Óbvio que esse tipo de constatação levou algum tempo. Na minha época de faculdade jamais imaginara quão satisfeita eu poderia ficar em sair para comprar roupas de cama que combinassem com a cortina. Jamais passara pela minha cabeça que eu adoraria encontrar um produto que limpasse maravilhosamente bem meu espelho gigantesco e um que desse brilho ao meu piso de madeira. Eu estava ali na sala de aula disposta a ganhar suficiente para pagar alguém que fizesse isso por mim. Fui ensinada a vida toda que jamais poderia querer fazer isso tudo, pois teria que trilhar um longo caminho através do machismo. O tempo passou, me tornei uma mulher muito bem esclarecida e ciente de tudo, mas eis que me descobri tendo um prazer absurdo em organizar as minhas próprias coisas e em deixar minha casa com o jeito aconchegante que tanto gosto.
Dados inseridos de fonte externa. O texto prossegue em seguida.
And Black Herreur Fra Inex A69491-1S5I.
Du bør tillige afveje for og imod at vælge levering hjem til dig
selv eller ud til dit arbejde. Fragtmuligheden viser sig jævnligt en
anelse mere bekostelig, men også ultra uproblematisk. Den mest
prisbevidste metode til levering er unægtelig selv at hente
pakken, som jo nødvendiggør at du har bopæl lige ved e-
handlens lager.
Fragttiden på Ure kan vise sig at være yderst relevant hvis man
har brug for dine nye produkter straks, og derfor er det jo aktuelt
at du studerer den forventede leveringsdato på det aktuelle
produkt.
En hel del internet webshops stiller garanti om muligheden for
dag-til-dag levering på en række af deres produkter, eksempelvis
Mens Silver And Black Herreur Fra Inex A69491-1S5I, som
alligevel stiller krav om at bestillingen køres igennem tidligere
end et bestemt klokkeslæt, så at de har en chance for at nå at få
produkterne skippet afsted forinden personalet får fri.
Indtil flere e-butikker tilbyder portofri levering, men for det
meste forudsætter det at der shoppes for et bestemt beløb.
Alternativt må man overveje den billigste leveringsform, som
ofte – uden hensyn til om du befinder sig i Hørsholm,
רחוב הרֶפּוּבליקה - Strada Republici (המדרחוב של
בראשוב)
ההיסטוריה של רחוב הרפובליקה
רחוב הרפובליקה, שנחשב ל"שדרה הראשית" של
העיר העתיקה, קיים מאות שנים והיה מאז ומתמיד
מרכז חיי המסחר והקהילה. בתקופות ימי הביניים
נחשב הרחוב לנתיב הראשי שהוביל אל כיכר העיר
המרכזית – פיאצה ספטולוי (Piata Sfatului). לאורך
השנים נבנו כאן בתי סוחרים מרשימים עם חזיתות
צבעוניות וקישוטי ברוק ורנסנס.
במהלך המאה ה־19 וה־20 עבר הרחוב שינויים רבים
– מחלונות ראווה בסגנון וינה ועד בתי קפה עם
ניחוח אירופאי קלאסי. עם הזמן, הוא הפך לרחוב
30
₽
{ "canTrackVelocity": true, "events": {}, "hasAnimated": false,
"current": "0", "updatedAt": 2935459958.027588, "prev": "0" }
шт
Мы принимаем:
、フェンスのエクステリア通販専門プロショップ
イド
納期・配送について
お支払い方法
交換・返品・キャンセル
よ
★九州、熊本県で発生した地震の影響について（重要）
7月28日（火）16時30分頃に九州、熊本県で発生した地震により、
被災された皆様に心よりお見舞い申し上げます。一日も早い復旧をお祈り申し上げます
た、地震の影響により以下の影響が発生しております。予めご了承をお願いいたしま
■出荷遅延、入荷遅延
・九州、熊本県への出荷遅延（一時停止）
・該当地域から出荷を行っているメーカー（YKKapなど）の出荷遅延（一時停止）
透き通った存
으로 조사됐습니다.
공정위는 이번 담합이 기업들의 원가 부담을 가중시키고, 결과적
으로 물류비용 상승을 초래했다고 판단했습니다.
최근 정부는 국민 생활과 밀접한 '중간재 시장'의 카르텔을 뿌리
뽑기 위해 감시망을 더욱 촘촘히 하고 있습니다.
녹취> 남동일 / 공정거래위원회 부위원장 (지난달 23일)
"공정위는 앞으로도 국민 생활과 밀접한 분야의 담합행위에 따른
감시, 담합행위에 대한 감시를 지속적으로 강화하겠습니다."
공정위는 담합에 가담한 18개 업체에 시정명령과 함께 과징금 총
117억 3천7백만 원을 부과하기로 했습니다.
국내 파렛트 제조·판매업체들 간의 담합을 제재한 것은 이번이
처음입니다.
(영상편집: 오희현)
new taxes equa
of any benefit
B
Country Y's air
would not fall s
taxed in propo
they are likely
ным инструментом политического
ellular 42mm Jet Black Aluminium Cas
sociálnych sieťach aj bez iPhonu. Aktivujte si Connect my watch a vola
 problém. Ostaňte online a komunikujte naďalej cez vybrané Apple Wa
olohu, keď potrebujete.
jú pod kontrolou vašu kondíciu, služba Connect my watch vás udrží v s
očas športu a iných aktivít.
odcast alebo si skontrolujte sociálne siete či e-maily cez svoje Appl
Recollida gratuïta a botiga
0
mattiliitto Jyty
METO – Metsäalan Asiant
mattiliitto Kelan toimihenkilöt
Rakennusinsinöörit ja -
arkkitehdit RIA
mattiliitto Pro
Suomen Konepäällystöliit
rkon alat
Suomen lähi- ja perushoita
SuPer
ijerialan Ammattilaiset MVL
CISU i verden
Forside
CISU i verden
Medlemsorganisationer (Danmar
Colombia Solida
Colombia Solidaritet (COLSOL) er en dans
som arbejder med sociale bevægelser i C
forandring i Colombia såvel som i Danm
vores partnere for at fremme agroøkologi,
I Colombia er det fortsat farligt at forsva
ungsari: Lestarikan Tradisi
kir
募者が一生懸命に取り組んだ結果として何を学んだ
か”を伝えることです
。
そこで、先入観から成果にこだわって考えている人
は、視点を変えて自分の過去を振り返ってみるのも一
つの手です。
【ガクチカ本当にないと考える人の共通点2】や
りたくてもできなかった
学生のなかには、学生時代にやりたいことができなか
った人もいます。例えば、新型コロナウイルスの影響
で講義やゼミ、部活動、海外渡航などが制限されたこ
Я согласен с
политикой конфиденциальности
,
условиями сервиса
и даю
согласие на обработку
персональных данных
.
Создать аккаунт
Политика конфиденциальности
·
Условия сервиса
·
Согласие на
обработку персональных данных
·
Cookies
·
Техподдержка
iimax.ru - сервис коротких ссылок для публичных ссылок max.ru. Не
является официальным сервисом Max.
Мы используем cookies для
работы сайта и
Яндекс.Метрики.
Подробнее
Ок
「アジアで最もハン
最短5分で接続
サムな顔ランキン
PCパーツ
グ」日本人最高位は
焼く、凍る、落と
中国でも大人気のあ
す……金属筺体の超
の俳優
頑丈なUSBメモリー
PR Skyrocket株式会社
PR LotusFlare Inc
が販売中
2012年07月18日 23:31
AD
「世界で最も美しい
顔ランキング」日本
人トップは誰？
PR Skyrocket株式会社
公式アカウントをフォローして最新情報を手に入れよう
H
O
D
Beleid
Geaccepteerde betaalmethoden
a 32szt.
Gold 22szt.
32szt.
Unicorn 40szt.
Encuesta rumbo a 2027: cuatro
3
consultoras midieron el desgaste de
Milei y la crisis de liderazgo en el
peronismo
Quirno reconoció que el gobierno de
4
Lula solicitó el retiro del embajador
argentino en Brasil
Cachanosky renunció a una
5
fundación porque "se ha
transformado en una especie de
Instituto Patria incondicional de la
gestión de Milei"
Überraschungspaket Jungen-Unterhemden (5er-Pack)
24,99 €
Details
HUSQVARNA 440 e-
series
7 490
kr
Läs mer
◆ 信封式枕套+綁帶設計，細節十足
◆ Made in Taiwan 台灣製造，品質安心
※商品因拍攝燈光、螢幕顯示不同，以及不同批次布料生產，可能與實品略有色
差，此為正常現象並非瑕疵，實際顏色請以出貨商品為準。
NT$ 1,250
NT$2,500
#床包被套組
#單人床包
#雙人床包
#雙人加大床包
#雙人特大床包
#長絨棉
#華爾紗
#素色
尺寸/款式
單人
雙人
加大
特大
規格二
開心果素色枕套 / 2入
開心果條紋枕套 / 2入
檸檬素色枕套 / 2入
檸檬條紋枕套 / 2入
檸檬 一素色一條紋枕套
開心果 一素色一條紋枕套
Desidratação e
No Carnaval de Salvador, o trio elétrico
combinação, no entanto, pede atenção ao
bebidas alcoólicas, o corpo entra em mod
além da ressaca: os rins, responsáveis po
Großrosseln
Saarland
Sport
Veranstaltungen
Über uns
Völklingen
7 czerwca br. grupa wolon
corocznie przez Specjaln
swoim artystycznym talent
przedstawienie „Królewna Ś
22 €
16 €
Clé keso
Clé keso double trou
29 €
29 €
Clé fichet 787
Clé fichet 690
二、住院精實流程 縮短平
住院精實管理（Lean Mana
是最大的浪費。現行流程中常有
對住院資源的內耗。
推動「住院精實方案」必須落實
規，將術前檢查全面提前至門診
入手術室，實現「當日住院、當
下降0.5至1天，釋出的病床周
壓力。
Confesso que posso gostar justamente porque tenho a opção de ligar o foda-se e não fazer nada, confesso que de vez em quando apelo pra ajuda da Antônia, que eu não tenho o menor talento culinário e que eu odeio estender roupas, mas tudo o que faço é muitíssimo bem e com muito orgulho. Claro, um marido como o meu, que está sempre disposto a cooperar e que não tem a menor intenção de que eu seja sua empregada, ajuda muito.

Mas como assim, Tukaaam? Você não tem cara de que faz isso tudooom! Você é inteligente demais pra limpar a casaaaam! Você tem que ser baladeira, modérrrninha e mimadaam! Sim, leitores, acreditem em mim: eu consigo ser muitas coisas. Eu conheço o melhor rímel para aumentar os cílios, já li mais livros em um mês do que muitas pessoas em uma vida, assisto a milhares de filmes, sei o que se passa na política e economia, escrevo sobre qualquer assunto, trabalho e me insiro facilmente em qualquer área da comunicação, sou antenada na moda, conheço as novidades musicais e tecnológicas, gosto muito de sexo e o pratico quase todos os dias. Sou boa amiga, filha, irmã, tia, esposa e também dona de casa.
Portanto, eis mais um lado da dona desta casa virtual que vocês não sabiam que existia: o de dona de casa real. E como sei que muita gente ficará um tanto decepcionada com isso, quero dizer que é perfeitamente possível quebrar paradigmas todos os dias. E é óbvio que eu não estou ignorando as milhões de mulheres com outras realidades, as que batalham de sol a sol para sustentar os filhos, as que não tiveram oportunidade de estudo, as que muitas vezes apanham dos maridos, recebem menos do que um salário mínimo, vivem em lugares inabitáveis e que nem entenderiam isso tudo que escrevi aqui, pois simplesmente não tem opção de gostar ou não gostar das tarefas domésticas.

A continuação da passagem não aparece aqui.